Altho connect was designed for 3D data, it can also process 2D data as a trivial special case. Sharad Seth kindly provided an image of a USGS map. The original was about 20 inches square, and was scanned at 1000 dpi, giving an image of size 18573 by 19110.

It's difficult to show such an image. However, here it is, but reduced a factor of ten in each dimension (with pbmreduce). Click on the image to see a larger version.

Connect took 25 CPU seconds on a 1600 MHz Pentium to find the 32858 components. Here is the log.
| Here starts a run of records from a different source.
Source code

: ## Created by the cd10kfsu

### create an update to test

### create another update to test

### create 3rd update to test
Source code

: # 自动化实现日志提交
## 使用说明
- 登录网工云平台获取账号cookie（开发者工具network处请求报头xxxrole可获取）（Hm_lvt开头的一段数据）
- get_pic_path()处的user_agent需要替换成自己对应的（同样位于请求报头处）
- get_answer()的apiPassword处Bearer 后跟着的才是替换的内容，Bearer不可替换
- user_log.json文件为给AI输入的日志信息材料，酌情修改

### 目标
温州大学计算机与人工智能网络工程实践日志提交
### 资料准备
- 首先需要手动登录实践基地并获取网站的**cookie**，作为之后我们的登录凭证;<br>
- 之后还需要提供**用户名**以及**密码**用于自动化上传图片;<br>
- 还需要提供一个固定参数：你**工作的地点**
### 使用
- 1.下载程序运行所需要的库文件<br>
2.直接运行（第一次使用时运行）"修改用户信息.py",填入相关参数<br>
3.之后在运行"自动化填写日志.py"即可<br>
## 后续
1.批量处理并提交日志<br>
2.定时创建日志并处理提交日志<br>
One notable point is the components' complexity; the average number of runs per component is 118.

***** CONNECT starting at Wed Oct 27 10:57:19 1999
*****
nx=1, ny=18573, nz=19110, conn=6, key=0
Cumulative CPU time thru initialization= 0.01
Cumulative CPU time thru processing planes= 132.56
Cumulative CPU time thru check_tree_depth= 134.65
Cumulative CPU time thru assemble_components= 136.64
Component #0 with volume 1483604 is too large to write.
Component #1 with volume 2408617 is too large to write.
Component #78 with volume 2425918 is too large to write.
Component #125 with volume 12501468 is too large to write.
Component #8079 with volume 888103 is too large to write.
Component #14543 with volume 194877 is too large to write.
Component #15480 with volume 265049 is too large to write.
Component #18039 with volume 331616 is too large to write.
Component #19856 with volume 355632 is too large to write.
Component #22526 with volume 781705 is too large to write.
Component #32823 with volume 1460148 is too large to write.
Cumulative CPU time thru sort_components= 142.71
# volume=1 components not written: 397
Cumulative CPU time thru for write_components= 164.03
Universe has 1*18573*19110=354930030 voxels.
Type of connectivity: 6
# empty voxels= 47462485, fraction= 0.133723
# runs= 3889428, average size=12.2029
# components= 32858, average # runs/component=118.371
# times a pair of possibly adjacent runs tested, but they didn't
overlap= 3885023
# times a pair of adjacent runs processed= 3875252
# times two adjacent runs were already in the same component= 18682
# pointers followed when processing adjacent runs= 7969486
Average # pointers followed per run= 2.04901
# times find_root_of_run called= 7750504, average # pointers followed per call= 0.514127
# times update_root called= 7750504, average # pointers followed per call= 0.514127
# times find_roots finds a run not pointing directly to its root=0
# bytes used by one run= 12, total run storage= 48000000
# bytes used by one component= 16, total component storage= 7200000
rows1 storage= 74300
Total storage used by large arrays= 55274300
Cumulative CPU time thru end= 164.05

As usual, the ancillary programs to pre- and postprocess the data take much more time and space, and many refuse to process a 350M pixel image. Here's a 2000 by 2000 section of the output, with each component randomly colored. Click on it to see a larger version.

There may be other fast 2D connected component programs. We are not claiming that our 3D program is also the fastest 2D program, but only that it is as good as the others here.